### [Exercise objective]
Copy the text of each item below line for line, keeping every character and line break unchanged.
------ Material supplied ------
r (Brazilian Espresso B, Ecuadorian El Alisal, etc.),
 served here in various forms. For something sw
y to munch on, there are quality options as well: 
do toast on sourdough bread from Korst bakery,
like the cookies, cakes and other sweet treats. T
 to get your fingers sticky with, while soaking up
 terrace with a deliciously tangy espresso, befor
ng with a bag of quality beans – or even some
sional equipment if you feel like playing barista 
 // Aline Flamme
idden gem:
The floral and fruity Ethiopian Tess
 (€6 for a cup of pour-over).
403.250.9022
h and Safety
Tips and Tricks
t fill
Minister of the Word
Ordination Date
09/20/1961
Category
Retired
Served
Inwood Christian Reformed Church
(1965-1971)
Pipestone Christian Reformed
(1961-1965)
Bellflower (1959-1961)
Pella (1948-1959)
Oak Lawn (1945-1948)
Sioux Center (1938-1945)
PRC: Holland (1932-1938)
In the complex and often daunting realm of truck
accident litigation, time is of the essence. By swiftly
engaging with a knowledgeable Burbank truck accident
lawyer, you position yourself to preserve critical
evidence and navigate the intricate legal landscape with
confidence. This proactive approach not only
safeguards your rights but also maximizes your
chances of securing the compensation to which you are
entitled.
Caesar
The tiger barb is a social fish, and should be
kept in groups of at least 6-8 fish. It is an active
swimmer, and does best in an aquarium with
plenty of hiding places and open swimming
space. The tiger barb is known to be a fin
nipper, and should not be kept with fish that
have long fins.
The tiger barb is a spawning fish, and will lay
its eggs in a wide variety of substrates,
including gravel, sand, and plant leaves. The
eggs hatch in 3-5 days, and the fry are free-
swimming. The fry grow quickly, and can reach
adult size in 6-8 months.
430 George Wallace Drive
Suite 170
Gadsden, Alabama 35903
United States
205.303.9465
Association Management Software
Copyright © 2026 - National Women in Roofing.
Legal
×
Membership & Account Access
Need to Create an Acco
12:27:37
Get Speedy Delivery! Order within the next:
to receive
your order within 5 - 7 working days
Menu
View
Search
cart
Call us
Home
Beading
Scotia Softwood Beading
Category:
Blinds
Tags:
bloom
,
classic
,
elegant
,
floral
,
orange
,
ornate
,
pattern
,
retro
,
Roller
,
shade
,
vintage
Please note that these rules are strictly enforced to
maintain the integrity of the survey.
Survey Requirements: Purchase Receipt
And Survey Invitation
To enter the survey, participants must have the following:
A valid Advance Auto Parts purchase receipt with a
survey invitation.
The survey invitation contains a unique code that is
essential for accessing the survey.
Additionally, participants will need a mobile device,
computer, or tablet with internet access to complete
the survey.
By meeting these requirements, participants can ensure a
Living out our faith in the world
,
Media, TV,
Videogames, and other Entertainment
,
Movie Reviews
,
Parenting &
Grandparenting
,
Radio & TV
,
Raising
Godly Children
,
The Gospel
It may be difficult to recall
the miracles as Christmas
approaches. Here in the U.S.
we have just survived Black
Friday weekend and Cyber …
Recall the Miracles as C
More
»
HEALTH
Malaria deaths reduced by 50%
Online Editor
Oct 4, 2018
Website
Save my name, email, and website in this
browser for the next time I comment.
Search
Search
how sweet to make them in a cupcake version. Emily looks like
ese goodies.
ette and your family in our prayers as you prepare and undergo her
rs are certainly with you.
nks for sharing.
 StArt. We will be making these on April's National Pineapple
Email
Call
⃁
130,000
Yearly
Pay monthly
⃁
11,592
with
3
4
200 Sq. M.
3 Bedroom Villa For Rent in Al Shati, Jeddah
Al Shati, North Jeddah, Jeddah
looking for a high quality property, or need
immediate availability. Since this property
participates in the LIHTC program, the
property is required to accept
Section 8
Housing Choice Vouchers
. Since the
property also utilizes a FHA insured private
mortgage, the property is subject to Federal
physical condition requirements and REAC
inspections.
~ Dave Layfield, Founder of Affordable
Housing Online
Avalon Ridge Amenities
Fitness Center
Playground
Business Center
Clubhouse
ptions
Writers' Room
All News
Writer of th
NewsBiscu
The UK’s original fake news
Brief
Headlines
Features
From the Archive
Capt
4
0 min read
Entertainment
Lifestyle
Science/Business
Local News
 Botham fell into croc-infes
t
------
### [Answer to this exercise]
r (Brazilian Espresso B, Ecuadorian El Alisal, etc.),
 served here in various forms. For something sw
y to munch on, there are quality options as well: 
do toast on sourdough bread from Korst bakery,
like the cookies, cakes and other sweet treats. T
 to get your fingers sticky with, while soaking up
 terrace with a deliciously tangy espresso, befor
ng with a bag of quality beans – or even some
sional equipment if you feel like playing barista 
 // Aline Flamme
idden gem:
The floral and fruity Ethiopian Tess
 (€6 for a cup of pour-over).
403.250.9022
h and Safety
Tips and Tricks
t fill
Minister of the Word
Ordination Date
09/20/1961
Category
Retired
Served
Inwood Christian Reformed Church
(1965-1971)
Pipestone Christian Reformed
(1961-1965)
Bellflower (1959-1961)
Pella (1948-1959)
Oak Lawn (1945-1948)
Sioux Center (1938-1945)
PRC: Holland (1932-1938)
In the complex and often daunting realm of truck
accident litigation, time is of the essence. By swiftly
engaging with a knowledgeable Burbank truck accident
lawyer, you position yourself to preserve critical
evidence and navigate the intricate legal landscape with
confidence. This proactive approach not only
safeguards your rights but also maximizes your
chances of securing the compensation to which you are
entitled.
Caesar
The tiger barb is a social fish, and should be
kept in groups of at least 6-8 fish. It is an active
swimmer, and does best in an aquarium with
plenty of hiding places and open swimming
space. The tiger barb is known to be a fin
nipper, and should not be kept with fish that
have long fins.
The tiger barb is a spawning fish, and will lay
its eggs in a wide variety of substrates,
including gravel, sand, and plant leaves. The
eggs hatch in 3-5 days, and the fry are free-
swimming. The fry grow quickly, and can reach
adult size in 6-8 months.
430 George Wallace Drive
Suite 170
Gadsden, Alabama 35903
United States
205.303.9465
Association Management Software
Copyright © 2026 - National Women in Roofing.
Legal
×
Membership & Account Access
Need to Create an Acco
12:27:37
Get Speedy Delivery! Order within the next:
to receive
your order within 5 - 7 working days
Menu
View
Search
cart
Call us
Home
Beading
Scotia Softwood Beading
Category:
Blinds
Tags:
bloom
,
classic
,
elegant
,
floral
,
orange
,
ornate
,
pattern
,
retro
,
Roller
,
shade
,
vintage
Please note that these rules are strictly enforced to
maintain the integrity of the survey.
Survey Requirements: Purchase Receipt
And Survey Invitation
To enter the survey, participants must have the following:
A valid Advance Auto Parts purchase receipt with a
survey invitation.
The survey invitation contains a unique code that is
essential for accessing the survey.
Additionally, participants will need a mobile device,
computer, or tablet with internet access to complete
the survey.
By meeting these requirements, participants can ensure a
Living out our faith in the world
,
Media, TV,
Videogames, and other Entertainment
,
Movie Reviews
,
Parenting &
Grandparenting
,
Radio & TV
,
Raising
Godly Children
,
The Gospel
It may be difficult to recall
the miracles as Christmas
approaches. Here in the U.S.
we have just survived Black
Friday weekend and Cyber …
Recall the Miracles as C
More
»
HEALTH
Malaria deaths reduced by 50%
Online Editor
Oct 4, 2018
Website
Save my name, email, and website in this
browser for the next time I comment.
Search
Search
how sweet to make them in a cupcake version. Emily looks like
ese goodies.
ette and your family in our prayers as you prepare and undergo her
rs are certainly with you.
nks for sharing.
 StArt. We will be making these on April's National Pineapple
Email
Call
⃁
130,000
Yearly
Pay monthly
⃁
11,592
with
3
4
200 Sq. M.
3 Bedroom Villa For Rent in Al Shati, Jeddah
Al Shati, North Jeddah, Jeddah
looking for a high quality property, or need
immediate availability. Since this property
participates in the LIHTC program, the
property is required to accept
Section 8
Housing Choice Vouchers
. Since the
property also utilizes a FHA insured private
mortgage, the property is subject to Federal
physical condition requirements and REAC
inspections.
~ Dave Layfield, Founder of Affordable
Housing Online
Avalon Ridge Amenities
Fitness Center
Playground
Business Center
Clubhouse
ptions
Writers' Room
All News
Writer of th
NewsBiscu
The UK’s original fake news
Brief
Headlines
Features
From the Archive
Capt
4
0 min read
Entertainment
Lifestyle
Science/Business
Local News
 Botham fell into croc-infes
t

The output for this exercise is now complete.